The leaves of knowledge trees connect to existing articles / videos / resources on the Web. Therefore, the layers above those leaves are the layers of structural information or understanding.
What we can do with the knowledge forest is completely open. Probably the most important thing we should think about is the ecosystem of a collaborative knowledge base from the beginning. There might be a lot of things that we want to do with a knowledge forest, name three examples here:
- Visualize the knowledge trees and the knowledge forest
- Navigate through the knowledge forest via dashed links
- Find clusters of knowledge trees
Build a DAO, not a Non-profit Organization
Non-profit organizations can make things happen, but DAOs can make things great. The idea here is to map the set of tree operations to a set of incentives. The more standardized the meta-operations are, the more scalable the DAO can coordinate its members.

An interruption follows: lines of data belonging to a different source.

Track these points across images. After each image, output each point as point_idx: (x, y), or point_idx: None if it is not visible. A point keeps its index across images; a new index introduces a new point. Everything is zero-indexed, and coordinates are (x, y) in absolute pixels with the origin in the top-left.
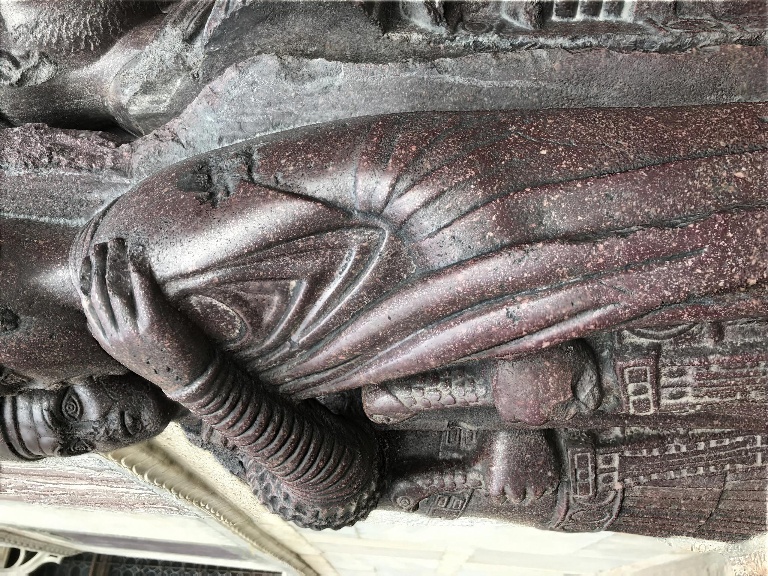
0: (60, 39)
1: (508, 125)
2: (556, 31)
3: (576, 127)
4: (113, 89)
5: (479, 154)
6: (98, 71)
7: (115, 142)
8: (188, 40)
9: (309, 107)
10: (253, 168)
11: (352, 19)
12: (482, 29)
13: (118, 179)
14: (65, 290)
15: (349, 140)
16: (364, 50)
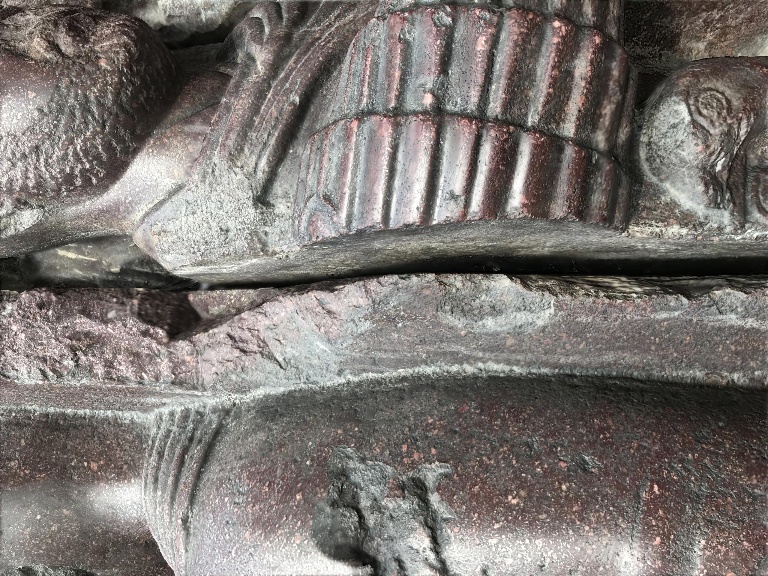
0: (40, 180)
1: None
2: None
3: None
4: (142, 240)
5: None
6: (109, 206)
7: (165, 326)
8: (261, 196)
9: (489, 348)
10: (439, 534)
11: (576, 228)
12: None
13: (185, 391)
14: (145, 530)
15: (606, 525)
16: (577, 242)
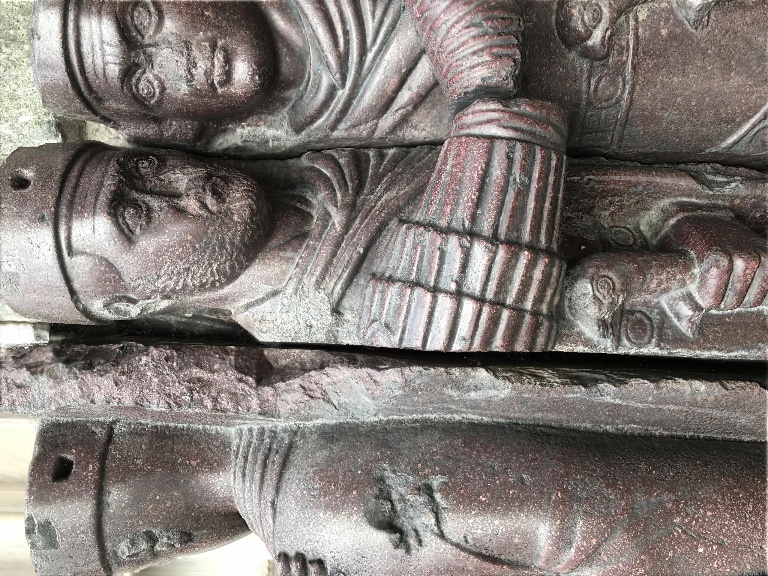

In the case of knowledge trees, a contributor of the DAO can create a root (equal to “create / plant a tree”), add a knowledge path (“grow the tree”), and add reference links to tree leaves. An incentive mechanism creates a set of rules to reward those community contributors who take verifiable actions to plan and grow knowledge trees.
At the same time, a review committee (or a review community) is important for planning and quality control. The coordination and incentivization of a DAO have been experimented extensively (e.g., the DAOrayaki DAO), and similar structures can be implemented here.
Knowledge Forest vs. Knowledge Graph
When we learn new concepts and acquire knowledge, trees are easier to understand. For any specific topic, it’s intuitively easy for a human to understand the structure of knowledge in trees, because there is no loop in a tree, and if the depth of a tree is limited to a certain level, it is much easier for human brains to process and remember.
In addition, knowledge graph representations are limited in terms of representing fuzzy or vague connections between nodes of knowledge (same problem with the common sense knowledge representation).
It doesn’t mean knowledge trees are always better than knowledge graphs. When it comes to storytelling, a knowledge graph is much more useful than knowledge trees (e.g., a graph of all Greek mythologies). There are actually many existing tools (1 2) to build knowledge graphs, but I’m surprised that most of them are becoming SaaS companies.
There are tons of details that a team of BUIDLers who work on an actual implementation of knowledge trees and knowledge forest – the data structure, product design, contribution & incentive details, UI, etc.. Despite everything, if a knowledge forest is to be built, I feel that in general it should be built as a public good to organize knowledge and open it to all human beings in the world. But let’s see what the Dora community comes up with!
The idea is to build a new kind of knowledge base on top of the existing Web infrastructures (like Wikipedia and more), and make it available for all human beings so that the complexity of understanding abstract knowledge can be maximally reduced (routing through a knowledge graph like the Web or Wikipedia can be as complex as O(nlog(n)), but a tree of n nodes only has depth of log(n), making navigation much easier). Coordinating with contributors in a DAO and using advanced crypto-native incentives to ensure sustainability of the organization. The idea in this article is in no way complete, there is plenty of space for discussion and improvement, and there are a lot of engineering and product problems to be thought of if some team wants to turn it into a reality.